Vous pouvez voir que José Mourinho n'a pas une carrière de joueur exceptionnelle, mais il est un bon entraîneur. Zinedine Zidane est une légende dans les deux rôles. Frank Lampard est excellent en tant que joueur, pas bon en tant qu'entraîneur à Chelsea mais réussi à Coventry City. Ou il a un très bon entraîneur de pickleball, mais lorsqu'il entre sur le terrain, il ne riposte qu'à un niveau moyen...
Bien parler, mal faire" est une distance non négligeable. Lorsque vous parlez, vous êtes dans une zone de sécurité, tout peut être organisé de manière cohérente, raisonnable et convaincante. Mais lorsque vous commencez à travailler, lorsque vous jouez vous-même, la réalité ne fonctionne pas selon cette belle logique.
Avec le métier d'entraîneur, il est également nécessaire de distinguer la différence entre diriger une équipe et entraîner un individu. Pour un collectif qui est le travail d'une structure, l'entraîneur doit penser à la façon dont 11 personnes fonctionnent ensemble. Lors de l'entraînement d'un individu, comme le pickleball par exemple, il n'y a plus de liens interdépendants, l'entraîneur doit dire juste, dire correctement. Ici, les mots sont étroitement liés à l'action.
Il est à noter que ces deux environnements exigent deux types de "talents" différents.
Au sein d'un collectif, le leader a besoin de capacités d'organisation, de gestion des personnes et de maintien de la stabilité. Il n'est pas nécessaire qu'il fasse bien chaque mouvement, mais il doit comprendre comment les choses fonctionnent ensemble.
En entraînement individuel, l'enseignant a besoin de subtilité. Il doit voir les petits détails, ajuster correctement les points de blocage et avoir suffisamment de patience pour accompagner l'élève dans le processus de changement.

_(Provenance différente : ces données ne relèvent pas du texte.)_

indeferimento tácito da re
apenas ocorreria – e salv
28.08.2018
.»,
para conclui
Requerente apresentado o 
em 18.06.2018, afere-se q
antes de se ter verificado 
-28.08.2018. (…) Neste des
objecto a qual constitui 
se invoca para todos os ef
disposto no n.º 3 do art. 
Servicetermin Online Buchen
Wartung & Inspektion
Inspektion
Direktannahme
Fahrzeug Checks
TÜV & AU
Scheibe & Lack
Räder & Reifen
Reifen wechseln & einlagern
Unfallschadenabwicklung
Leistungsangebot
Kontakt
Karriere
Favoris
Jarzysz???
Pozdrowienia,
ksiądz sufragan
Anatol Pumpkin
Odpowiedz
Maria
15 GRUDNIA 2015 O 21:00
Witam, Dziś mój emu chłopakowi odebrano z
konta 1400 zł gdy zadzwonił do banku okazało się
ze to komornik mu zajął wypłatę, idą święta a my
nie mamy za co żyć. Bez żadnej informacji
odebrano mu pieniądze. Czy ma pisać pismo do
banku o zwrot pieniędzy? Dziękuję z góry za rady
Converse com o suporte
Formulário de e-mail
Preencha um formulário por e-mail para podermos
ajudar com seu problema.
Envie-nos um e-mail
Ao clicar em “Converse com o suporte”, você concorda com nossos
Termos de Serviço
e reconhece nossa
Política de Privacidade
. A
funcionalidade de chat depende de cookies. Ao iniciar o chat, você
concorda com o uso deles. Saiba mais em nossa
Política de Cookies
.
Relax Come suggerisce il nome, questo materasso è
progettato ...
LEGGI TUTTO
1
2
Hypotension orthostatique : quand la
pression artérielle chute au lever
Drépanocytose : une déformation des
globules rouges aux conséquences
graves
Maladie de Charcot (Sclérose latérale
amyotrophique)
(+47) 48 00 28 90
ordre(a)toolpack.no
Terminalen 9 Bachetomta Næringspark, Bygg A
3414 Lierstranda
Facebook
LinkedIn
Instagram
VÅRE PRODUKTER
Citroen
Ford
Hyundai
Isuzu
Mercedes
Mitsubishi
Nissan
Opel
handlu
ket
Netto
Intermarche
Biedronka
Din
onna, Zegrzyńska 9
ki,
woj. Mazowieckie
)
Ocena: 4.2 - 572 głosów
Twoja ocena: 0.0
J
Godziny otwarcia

Pour en revenir à l'histoire "dire bien, faire mal", l'important n'est peut-être pas de dire peu ou de dire beaucoup, mais de dire et de faire combien de parties. Parce qu'en fin de compte, que ce soit en travaillant avec une équipe de football ou un individu, ou en regardant la vie sociale, ce qui est conservé n'est pas ce qui a été dit, mais la valeur, le résultat créé.